Dataset - an expression dataset, contained in the Bioconductor object, that at the bare minimum has a matrix of components (rows) measured in the same system under multiple different conditions (columns)

Component - the things being measured, genes, proteins, methylation site, phosphosite, etc. For functional (currently) the component must be associated with a gene name.

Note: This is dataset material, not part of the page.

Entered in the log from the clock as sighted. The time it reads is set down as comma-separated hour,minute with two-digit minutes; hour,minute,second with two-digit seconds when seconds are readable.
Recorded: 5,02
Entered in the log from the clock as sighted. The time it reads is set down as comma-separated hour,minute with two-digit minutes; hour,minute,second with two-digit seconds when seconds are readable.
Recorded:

That is, there’s not currently a way to calculate pathway enrichment using lipids.

Pathway - a set of components that works together to accomplish something or are related to each other in some other way. This includes classic signaling and metabolic pathways, but also molecular function and localization categories and other groups of related components, like genome location, conservation, etc.

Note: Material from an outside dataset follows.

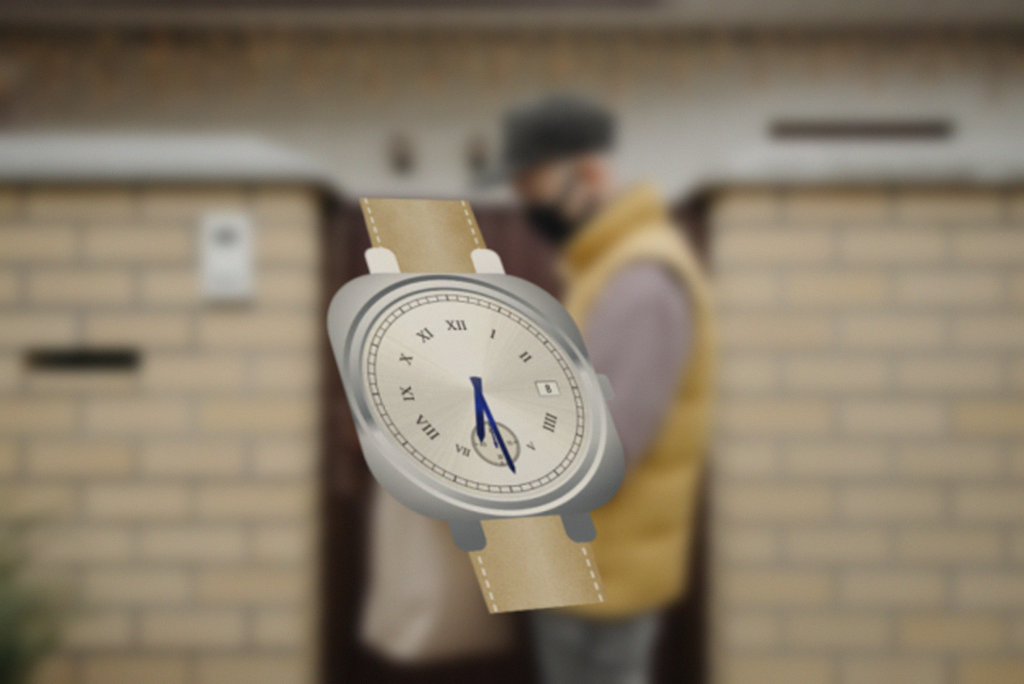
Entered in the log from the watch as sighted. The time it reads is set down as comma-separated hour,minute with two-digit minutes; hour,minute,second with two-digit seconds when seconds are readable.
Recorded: 6,29
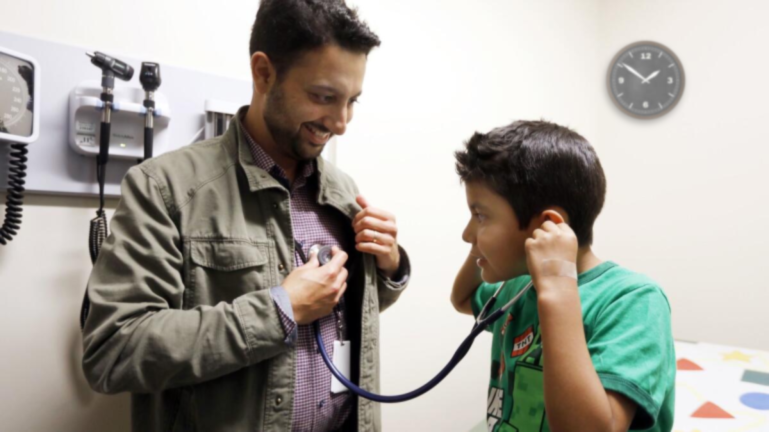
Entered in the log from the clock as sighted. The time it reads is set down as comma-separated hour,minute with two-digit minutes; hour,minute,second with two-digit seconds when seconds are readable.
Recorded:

Condition - a sample where the treatment, environmental conditions, patient, time point or some combination of those is varied.

The overall idea for functional enrichment is to determine which pathways are statistically over-represented in one group versus another, display statistically differential abundance from one group to another, or are statistically differentially distributed in a ranked list based on the abundance of one sample. Each of these purposes has a different underlying statistical test (or family of tests) and the results of each can be interpreted in somewhat different ways. The purpose of this vignette is to give the user a very brief introduction on how to use the package, not to discuss the underlying statistical choices that need to be made when analyzing such data.

There are a number of caveats (probably non-exhaustive) with doing this kind of analysis.

Important points for consideration

Data normalization

One important point is to use data that’s been normalized in a particular way to do these analyses. Data here has been normalized as a Z score by row (gene/protein/etc.). So, for each row, calculate the mean and standard deviation across all the conditions (columns) and then express as a Z score.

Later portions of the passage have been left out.